(Collected data)
* * * *
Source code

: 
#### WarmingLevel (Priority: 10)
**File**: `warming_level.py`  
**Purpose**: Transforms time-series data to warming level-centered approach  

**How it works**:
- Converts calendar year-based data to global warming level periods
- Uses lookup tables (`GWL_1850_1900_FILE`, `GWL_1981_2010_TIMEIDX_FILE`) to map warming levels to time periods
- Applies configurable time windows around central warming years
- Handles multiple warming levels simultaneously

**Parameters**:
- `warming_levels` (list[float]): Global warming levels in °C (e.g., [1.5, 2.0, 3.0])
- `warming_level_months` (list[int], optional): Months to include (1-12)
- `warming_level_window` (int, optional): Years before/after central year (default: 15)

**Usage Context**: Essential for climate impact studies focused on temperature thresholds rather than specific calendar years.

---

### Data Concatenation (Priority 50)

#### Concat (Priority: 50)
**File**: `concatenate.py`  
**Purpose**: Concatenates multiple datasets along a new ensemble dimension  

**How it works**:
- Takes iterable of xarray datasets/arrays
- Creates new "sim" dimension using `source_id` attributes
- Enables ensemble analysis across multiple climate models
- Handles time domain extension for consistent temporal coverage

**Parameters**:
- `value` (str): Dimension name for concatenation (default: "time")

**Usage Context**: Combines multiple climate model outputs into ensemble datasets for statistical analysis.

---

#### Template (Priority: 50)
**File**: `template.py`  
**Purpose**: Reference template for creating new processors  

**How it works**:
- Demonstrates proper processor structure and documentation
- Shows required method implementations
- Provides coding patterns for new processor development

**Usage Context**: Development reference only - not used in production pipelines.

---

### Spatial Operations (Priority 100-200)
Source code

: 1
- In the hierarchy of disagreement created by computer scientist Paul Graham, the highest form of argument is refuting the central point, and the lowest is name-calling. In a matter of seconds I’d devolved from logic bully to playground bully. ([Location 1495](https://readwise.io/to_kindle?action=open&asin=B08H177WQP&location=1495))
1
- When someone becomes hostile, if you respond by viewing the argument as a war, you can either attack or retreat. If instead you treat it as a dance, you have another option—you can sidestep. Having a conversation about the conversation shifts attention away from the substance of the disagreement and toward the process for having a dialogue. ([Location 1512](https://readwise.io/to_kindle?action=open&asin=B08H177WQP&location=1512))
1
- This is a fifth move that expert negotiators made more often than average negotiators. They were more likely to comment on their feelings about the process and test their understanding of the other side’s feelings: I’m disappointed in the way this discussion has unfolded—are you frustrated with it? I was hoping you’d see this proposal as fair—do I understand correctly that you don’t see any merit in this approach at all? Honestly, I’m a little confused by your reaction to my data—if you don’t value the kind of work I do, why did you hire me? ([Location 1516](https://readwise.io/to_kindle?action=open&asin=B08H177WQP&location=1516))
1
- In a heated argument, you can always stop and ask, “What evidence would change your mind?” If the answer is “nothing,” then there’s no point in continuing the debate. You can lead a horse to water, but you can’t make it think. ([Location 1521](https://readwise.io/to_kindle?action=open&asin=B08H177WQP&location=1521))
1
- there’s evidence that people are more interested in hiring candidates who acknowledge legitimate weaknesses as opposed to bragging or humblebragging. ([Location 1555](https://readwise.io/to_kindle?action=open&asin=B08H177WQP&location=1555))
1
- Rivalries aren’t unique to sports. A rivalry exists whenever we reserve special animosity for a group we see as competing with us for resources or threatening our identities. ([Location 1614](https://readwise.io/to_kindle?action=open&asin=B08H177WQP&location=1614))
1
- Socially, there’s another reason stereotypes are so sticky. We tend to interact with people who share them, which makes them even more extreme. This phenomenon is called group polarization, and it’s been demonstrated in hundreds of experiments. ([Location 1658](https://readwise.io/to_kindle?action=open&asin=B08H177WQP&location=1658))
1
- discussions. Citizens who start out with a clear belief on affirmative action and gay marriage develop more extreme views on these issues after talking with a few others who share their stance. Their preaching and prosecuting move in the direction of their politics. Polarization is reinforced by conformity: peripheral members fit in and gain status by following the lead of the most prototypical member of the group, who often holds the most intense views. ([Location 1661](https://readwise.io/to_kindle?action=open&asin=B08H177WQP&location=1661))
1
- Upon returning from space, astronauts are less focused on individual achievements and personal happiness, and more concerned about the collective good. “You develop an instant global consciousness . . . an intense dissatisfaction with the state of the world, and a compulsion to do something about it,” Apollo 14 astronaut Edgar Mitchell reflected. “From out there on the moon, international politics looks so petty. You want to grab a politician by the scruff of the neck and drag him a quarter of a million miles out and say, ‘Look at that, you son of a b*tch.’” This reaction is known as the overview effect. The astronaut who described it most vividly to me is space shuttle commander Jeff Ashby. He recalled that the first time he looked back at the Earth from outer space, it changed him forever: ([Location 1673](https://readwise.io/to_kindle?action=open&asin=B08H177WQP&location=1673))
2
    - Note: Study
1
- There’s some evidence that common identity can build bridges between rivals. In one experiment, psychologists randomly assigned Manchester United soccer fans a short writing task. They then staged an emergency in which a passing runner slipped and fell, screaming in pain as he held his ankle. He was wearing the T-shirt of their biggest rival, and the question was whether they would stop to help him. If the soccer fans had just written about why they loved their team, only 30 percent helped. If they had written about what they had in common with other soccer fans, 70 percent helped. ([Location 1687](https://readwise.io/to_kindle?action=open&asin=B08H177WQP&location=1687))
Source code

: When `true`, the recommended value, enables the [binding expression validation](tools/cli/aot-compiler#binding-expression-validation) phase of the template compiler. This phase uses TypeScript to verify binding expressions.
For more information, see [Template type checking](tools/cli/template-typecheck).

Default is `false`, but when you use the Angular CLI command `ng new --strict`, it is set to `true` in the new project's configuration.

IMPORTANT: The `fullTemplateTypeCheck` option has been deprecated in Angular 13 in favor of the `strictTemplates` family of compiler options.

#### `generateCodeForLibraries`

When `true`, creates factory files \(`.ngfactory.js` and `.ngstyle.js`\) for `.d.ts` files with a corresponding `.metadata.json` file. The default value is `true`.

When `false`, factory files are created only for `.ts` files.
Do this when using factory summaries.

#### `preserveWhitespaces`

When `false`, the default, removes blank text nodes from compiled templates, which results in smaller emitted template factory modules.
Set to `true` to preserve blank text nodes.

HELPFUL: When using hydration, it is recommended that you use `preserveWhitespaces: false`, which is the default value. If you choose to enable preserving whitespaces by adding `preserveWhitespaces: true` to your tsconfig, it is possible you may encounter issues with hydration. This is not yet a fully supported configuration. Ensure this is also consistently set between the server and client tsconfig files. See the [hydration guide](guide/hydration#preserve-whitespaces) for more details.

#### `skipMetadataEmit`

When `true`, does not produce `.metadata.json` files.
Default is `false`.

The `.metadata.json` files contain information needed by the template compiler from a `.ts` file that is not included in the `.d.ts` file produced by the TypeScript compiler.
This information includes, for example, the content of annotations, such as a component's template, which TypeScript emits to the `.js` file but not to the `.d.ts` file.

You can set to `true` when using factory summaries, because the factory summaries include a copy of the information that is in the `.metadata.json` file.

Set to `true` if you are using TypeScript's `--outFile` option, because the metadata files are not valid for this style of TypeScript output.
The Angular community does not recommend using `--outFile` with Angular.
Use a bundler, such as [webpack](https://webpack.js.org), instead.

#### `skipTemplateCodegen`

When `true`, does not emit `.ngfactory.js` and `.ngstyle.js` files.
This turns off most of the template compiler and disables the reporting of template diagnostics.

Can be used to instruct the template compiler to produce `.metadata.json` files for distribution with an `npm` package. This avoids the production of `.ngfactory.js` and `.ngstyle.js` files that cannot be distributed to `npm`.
* * * *
THE TASK: A word-for-word copy of the lines above from the one with "- Converts calendar" through the one with "### Spatial Operations (Priority 100-200)", inclusive, is the only output wanted.

RESPONSE AREA:
- Converts calendar year-based data to global warming level periods
- Uses lookup tables (`GWL_1850_1900_FILE`, `GWL_1981_2010_TIMEIDX_FILE`) to map warming levels to time periods
- Applies configurable time windows around central warming years
- Handles multiple warming levels simultaneously

**Parameters**:
- `warming_levels` (list[float]): Global warming levels in °C (e.g., [1.5, 2.0, 3.0])
- `warming_level_months` (list[int], optional): Months to include (1-12)
- `warming_level_window` (int, optional): Years before/after central year (default: 15)

**Usage Context**: Essential for climate impact studies focused on temperature thresholds rather than specific calendar years.

---

### Data Concatenation (Priority 50)

#### Concat (Priority: 50)
**File**: `concatenate.py`  
**Purpose**: Concatenates multiple datasets along a new ensemble dimension  

**How it works**:
- Takes iterable of xarray datasets/arrays
- Creates new "sim" dimension using `source_id` attributes
- Enables ensemble analysis across multiple climate models
- Handles time domain extension for consistent temporal coverage

**Parameters**:
- `value` (str): Dimension name for concatenation (default: "time")

**Usage Context**: Combines multiple climate model outputs into ensemble datasets for statistical analysis.

---

#### Template (Priority: 50)
**File**: `template.py`  
**Purpose**: Reference template for creating new processors  

**How it works**:
- Demonstrates proper processor structure and documentation
- Shows required method implementations
- Provides coding patterns for new processor development

**Usage Context**: Development reference only - not used in production pipelines.

---

### Spatial Operations (Priority 100-200)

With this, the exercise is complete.